In one championship game, she had a defender who played full court defense against her, another who picked her up at half-court and a third who joined if she tried to drive in the lane. Still, Williams had 43 points and they won the championship, Bough said. 

As a junior, she set a school record with 51 points, and regularly put up point totals in the 40s. The day she broke the record, Williams was honored with a special ball pregame for reaching the 1,000-career points milestone. A friend of Bough’s assistant coach came to watch, and joked that ‘I hope you bought a second ball because she might be at 1,000 by the end of the game,’” Bough recalled.
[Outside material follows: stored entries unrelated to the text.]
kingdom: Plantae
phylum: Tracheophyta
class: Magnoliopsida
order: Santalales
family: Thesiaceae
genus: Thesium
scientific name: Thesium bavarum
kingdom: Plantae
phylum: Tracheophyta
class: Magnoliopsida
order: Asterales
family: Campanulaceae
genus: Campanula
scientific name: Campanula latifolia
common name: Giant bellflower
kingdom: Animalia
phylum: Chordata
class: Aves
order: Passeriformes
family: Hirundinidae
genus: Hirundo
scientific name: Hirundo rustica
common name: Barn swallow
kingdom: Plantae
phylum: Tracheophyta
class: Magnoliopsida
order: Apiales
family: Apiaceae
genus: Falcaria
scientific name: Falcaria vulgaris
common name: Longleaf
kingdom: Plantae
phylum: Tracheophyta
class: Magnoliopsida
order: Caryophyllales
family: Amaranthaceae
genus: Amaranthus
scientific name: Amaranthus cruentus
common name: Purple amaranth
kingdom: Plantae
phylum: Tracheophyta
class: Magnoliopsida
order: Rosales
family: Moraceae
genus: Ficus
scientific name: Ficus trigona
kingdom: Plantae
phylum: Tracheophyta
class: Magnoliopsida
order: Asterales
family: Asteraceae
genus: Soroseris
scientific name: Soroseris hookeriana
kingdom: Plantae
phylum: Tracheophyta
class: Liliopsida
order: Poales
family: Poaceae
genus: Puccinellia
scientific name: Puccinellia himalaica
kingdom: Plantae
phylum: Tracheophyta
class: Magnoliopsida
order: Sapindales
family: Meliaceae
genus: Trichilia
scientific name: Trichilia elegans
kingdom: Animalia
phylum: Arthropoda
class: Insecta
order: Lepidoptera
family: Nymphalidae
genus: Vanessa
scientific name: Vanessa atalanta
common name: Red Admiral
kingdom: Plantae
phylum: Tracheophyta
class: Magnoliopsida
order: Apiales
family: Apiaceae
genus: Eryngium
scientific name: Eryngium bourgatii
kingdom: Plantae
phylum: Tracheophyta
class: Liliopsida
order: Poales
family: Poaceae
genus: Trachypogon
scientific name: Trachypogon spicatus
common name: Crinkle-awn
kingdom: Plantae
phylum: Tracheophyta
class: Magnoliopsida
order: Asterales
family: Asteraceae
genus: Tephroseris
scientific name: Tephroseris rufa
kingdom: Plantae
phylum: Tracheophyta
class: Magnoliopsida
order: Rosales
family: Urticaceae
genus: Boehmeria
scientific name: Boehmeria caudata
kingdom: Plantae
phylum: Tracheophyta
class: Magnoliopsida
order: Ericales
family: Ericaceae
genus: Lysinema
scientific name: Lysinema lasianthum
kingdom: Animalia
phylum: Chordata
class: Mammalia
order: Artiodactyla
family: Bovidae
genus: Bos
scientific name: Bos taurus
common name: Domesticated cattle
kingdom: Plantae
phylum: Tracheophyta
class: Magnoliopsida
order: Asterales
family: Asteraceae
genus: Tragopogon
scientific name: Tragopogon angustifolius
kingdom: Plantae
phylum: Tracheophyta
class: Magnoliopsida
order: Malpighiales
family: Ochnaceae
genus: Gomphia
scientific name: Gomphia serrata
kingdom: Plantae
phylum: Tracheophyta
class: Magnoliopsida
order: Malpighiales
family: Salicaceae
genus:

Coming to Syracuse has been an adjustment for Williams, though. Alongside Mangakahia, Cardoso, Kiara Lewis and Digna Strautmane, she doesn’t have the ball 90% of the time anymore, and has had to adjust by working on increasing her off-ball movement. Just like in high school, though, she continues to draw a lot of attention from defenders at Syracuse, Hillsman said.

Back in Branson during Williams’ early-morning shooting sessions at the gym with her dad, she’d do a drill called around-the-world, featuring a sequence of shots from the inside and outside of the arc. Miss two in a row, and she’d start over. 

While Williams shot, Eric said he frequently asked her the same question, one that emphasized the idea that shooting is about repetition. 

“How much do you weigh? And how much does a basketball weigh?” 

Williams would answer that a basketball weighed seven or eight pounds, less than the “X amount of pounds” that she weighed. And Eric responded to his daughter with the same thing every time: with enough practice, enough repetition, that difference in weight “means if you shoot it right, you can shoot it from anywhere.”